Tell us how to fix the problem:

We have some preliminary ideas about how to improve the situation, but we want to hear from you. We would like to identify concrete suggestions for specific practices that can be implemented by departments to improve diversity without compromising their other goals. We are especially interested in hearing about successful practices.

Give us your suggestions. Raise objections and concerns. Email us. And, if you’re in the area at the time, please come to our session on this topic at the Pacific APA meeting in Vancouver on April 18 (1-4pm). The session will start with a brief presentation on diversity in philosophy departments, but it will mostly consist of open discussion with a panel of representatives from sixteen well-regarded philosophy departments, who will bring their experience to the question as well as, we suspect, in some cases, their strenuous disagreement.

After the session, we hope to partner with departments to collect more data on what works to improve diversity and to develop a toolbox of helpful practices.

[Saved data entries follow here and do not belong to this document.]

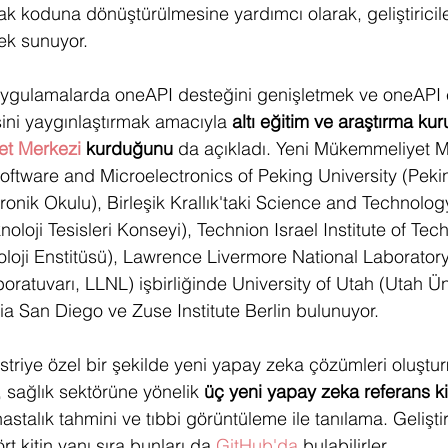
koduna dönüştürülmesine yardımcı olarak, geliştiriciler
ek sunuyor.
 uygulamalarda oneAPI desteğini genişletmek ve oneAPI 
sini yaygınlaştırmak amacıyla 
altı eğitim ve araştırma k
t Merkezi
 kurduğunu
 da açıkladı. Yeni Mükemmeliyet M
oftware and Microelectronics of Peking University (Pekin
ronik Okulu), Birleşik Krallık'taki Science and Technology
noloji Tesisleri Konseyi), Technion Israel Institute of Tec
noloji Enstitüsü), Lawrence Livermore National Laborato
ratuvarı, LLNL) işbirliğinde University of Utah (Utah Üni
nia San Diego ve Zuse Institute Berlin bulunuyor. 
üstriye özel bir şekilde yeni yapay zeka çözümleri oluştu
el, sağlık sektörüne yönelik 
üç yeni yapay zeka referans kit
stalık tahmini ve tıbbi görüntüleme ile tanılama. Gelişti
t kitin yanı sıra bunları da 
GitHub'da
 bulabilirler.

Suggestions, objections, and contributions welcome at dataonwomen@gmail.com. More data on women in philosophy are available here: Women-In-philosophy.org

Follow us on Twitter @PhilosophyData and Facebook

Session details:

Diversity in Philosophy Departments
Pacific APA, Vancouver
April 18, 2018, 9:00–12:00 a.m.
APA Committee Session:
Arranged by the APA Committee on the Status of Women

Eric Schwitzgebel (University of California, Riverside)

Nicole Hassoun (Binghamton University)
Sherri Conklin (University of California, Santa Barbara)
Purushottama Bilimoria (University of California, Berkeley and University of Melbourne)
Teresa Blankmeyer Burke (Gallaudet University)
Leslie Pickering Francis (University of Utah)
Subrena Smith (University of New Hampshire)

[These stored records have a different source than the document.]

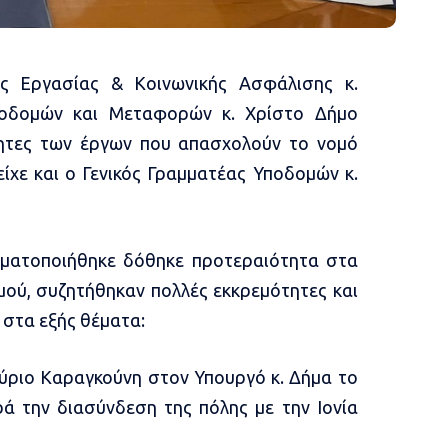
ς Εργασίας & Κοινωνικής Ασφάλισης κ.
οδομών και Μεταφορών κ. Χρίστο Δήμο
τητες των έργων που απασχολούν το νομό
ίχε και ο Γενικός Γραμματέας Υποδομών κ.
γματοποιήθηκε δόθηκε προτεραιότητα στα
ού, συζητήθηκαν πολλές εκκρεμότητες και
 στα εξής θέματα:
ύριο Καραγκούνη στον Υπουργό κ. Δήμα το
ά την διασύνδεση της πόλης με την Ιονία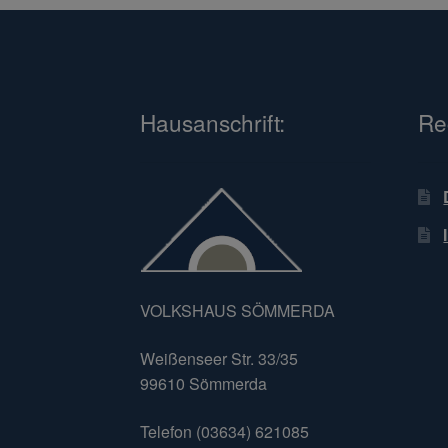
Hausanschrift:
Re
VOLKSHAUS SÖMMERDA
Weißenseer Str. 33/35
99610 Sömmerda
Telefon (03634) 621085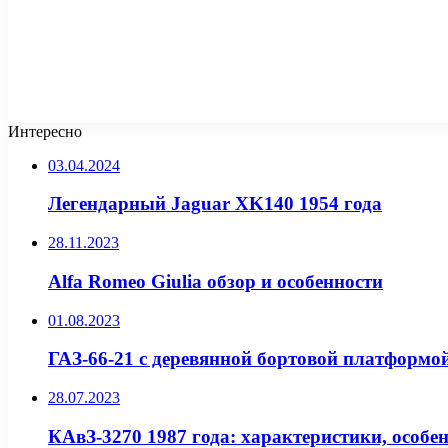
Интересно
03.04.2024
Легендарный Jaguar XK140 1954 года
28.11.2023
Alfa Romeo Giulia обзор и особенности
01.08.2023
ГАЗ-66-21 с деревянной бортовой платформой
28.07.2023
КАвЗ-3270 1987 года: характеристики, особе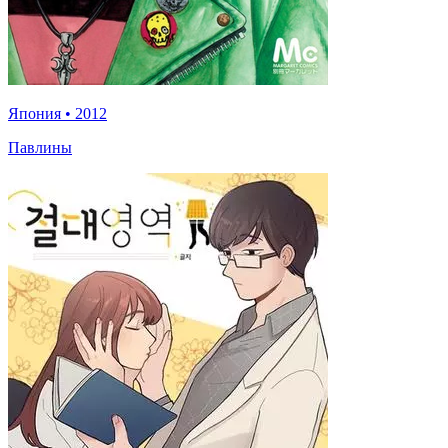
Япония
•
2012
Павлины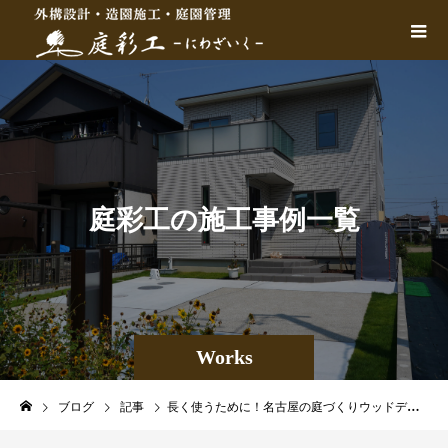
庭
彩
工
の
施
工
事
例
一
覧
Works
ブログ
記事
長く使うために！名古屋の庭づくりウッドデッキのメンテナンス注意点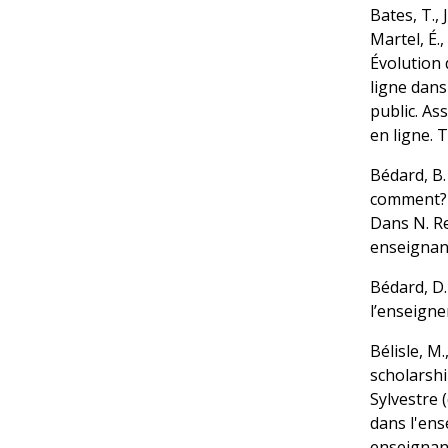
Bates, T.,
Martel, É.,
Évolution 
ligne dans
public. As
en ligne. 
Bédard, B.
comment? L
Dans N. Re
enseignant
Bédard, D. 
l’enseigne
Bélisle, M
scholarshi
Sylvestre 
dans l'en
enseignant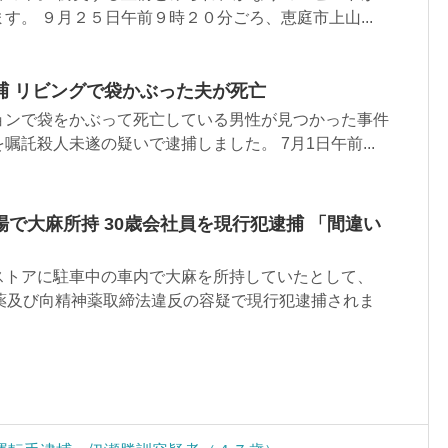
す。 ９月２５日午前９時２０分ごろ、恵庭市上山...
捕 リビングで袋かぶった夫が死亡
ョンで袋をかぶって死亡している男性が見つかった事件
嘱託殺人未遂の疑いで逮捕しました。 7月1日午前...
で大麻所持 30歳会社員を現行犯逮捕 「間違い
】
ストアに駐車中の車内で大麻を所持していたとして、
麻薬及び向精神薬取締法違反の容疑で現行犯逮捕されま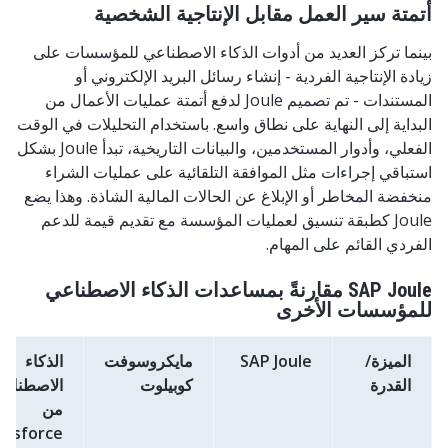
أتمتة سير العمل مقابل الإنتاجية الشخصية
بينما تركز العديد من أدوات الذكاء الاصطناعي للمؤسسات على
زيادة الإنتاجية الفردية - إنشاء رسائل البريد الإلكتروني أو
المستندات - تم تصميم Joule لدفع أتمتة عمليات الأعمال من
البداية إلى النهاية على نطاق واسع. باستخدام التحليلات في الوقت
الفعلي، وأدوار المستخدمين، والبيانات التاريخية، تبدأ Joule بشكل
استباقي إجراءات مثل الموافقة التلقائية على عمليات الشراء
منخفضة المخاطر أو الإبلاغ عن الحالات المالية الشاذة. وهذا يضع
Joule كطبقة تنسيق لعمليات المؤسسة مع تقديم قيمة للدعم
الفردي القائم على المهام.
SAP Joule مقارنةً بمساعدات الذكاء الاصطناعي
للمؤسسات الأخرى
الميزة/
SAP Joule
مايكروسوفت
الذكاء
القدرة
كوبيلوت
الاصطناع
من
lesforce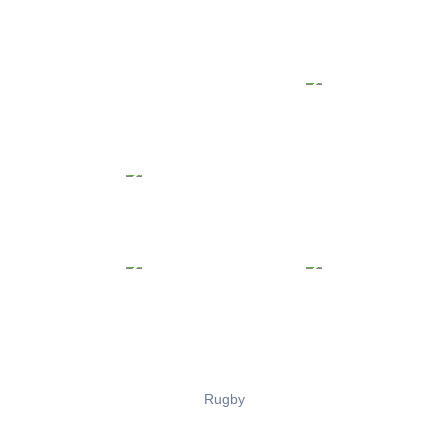
Rugby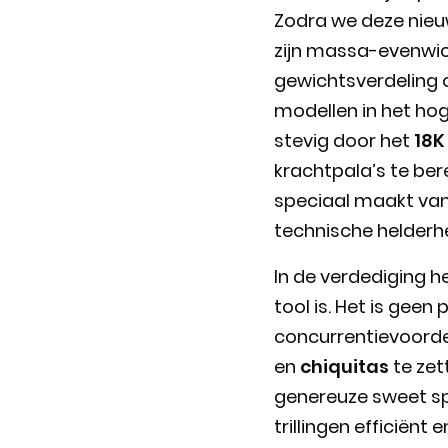
Zodra we deze nieu
zijn massa-evenwic
gewichtsverdeling o
modellen in het ho
stevig door het
18K
krachtpala’s te ber
speciaal maakt van
technische helderh
In de verdediging 
tool is. Het is gee
concurrentievoordee
en
chiquitas
te zet
genereuze sweet sp
trillingen efficiënt 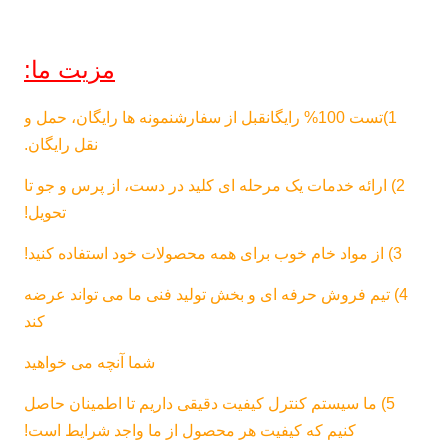
مزیت ما:
1)
تست 100% رایگان
قبل از سفارشنمونه ها رایگان، حمل و
نقل رایگان.
2) ارائه خدمات یک مرحله ای کلید در دست، از پرس و جو تا
تحویل!
3) از مواد خام خوب برای همه محصولات خود استفاده کنید!
4) تیم فروش حرفه ای و بخش تولید فنی ما می تواند عرضه
کند
شما آنچه می خواهید
5) ما سیستم کنترل کیفیت دقیقی داریم تا اطمینان حاصل
کنیم که کیفیت هر محصول از ما واجد شرایط است!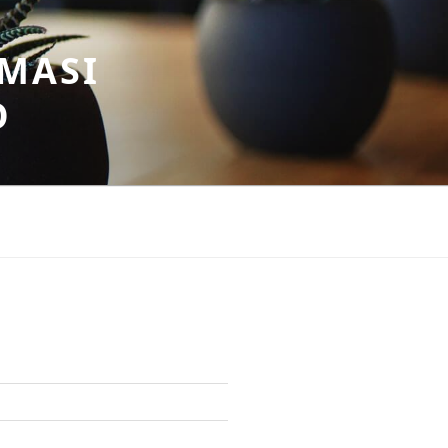
MASI
O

David Chalmers (New York University)
Andrew Chignell (Princeton University)
Helen De Cruz (Oxford Brookes University)
Steve Downes (University of Utah)
Carrie Figdor (University of Iowa)
John Lysaker (Emory University)
Anna-Sara Malmgren (Stanford University)
Wolfgang R. Mann (Columbia University)
Ned Markosian (University of Massachusetts Amherst)
Gregory R. Peterson (South Dakota State University)
Geoff Sayre-McCord (University of North Carolina at Chapel Hill)
Miriam Solomon (Temple University)
Yannik Thiem (Villanova University)
Daniela Vallega-Neu (University of Oregon)
Eric Watkins (University of California, San Diego)
Andrea Woody (University of Washington)

Thanks to Kathryn Norlock and Michael Rea for help with this project.

[image source]


Callan said...

I'd be curious as to what (in general) attracts men to philosophy positions.

And whether those things actually attract (in general, because there are always exceptions) women to philosophy? Or maybe it's like when Black Widow says 'That’s not a question I need answered' as the other male philosophers tug on a hammer?

What attracts males to philosophy? Does it attract women but they get rebuffed? Does it attract them but having children hinders the intense career building that males often do? Or (in general) do other philosophical questions interest women but these questions are rebuffed by the academic system that focuses on another range of questions??

Eric Schwitzgebel said...

Important and difficult questions! I'm not sure I have any especially good insight into this, and I welcome your and others' thoughts.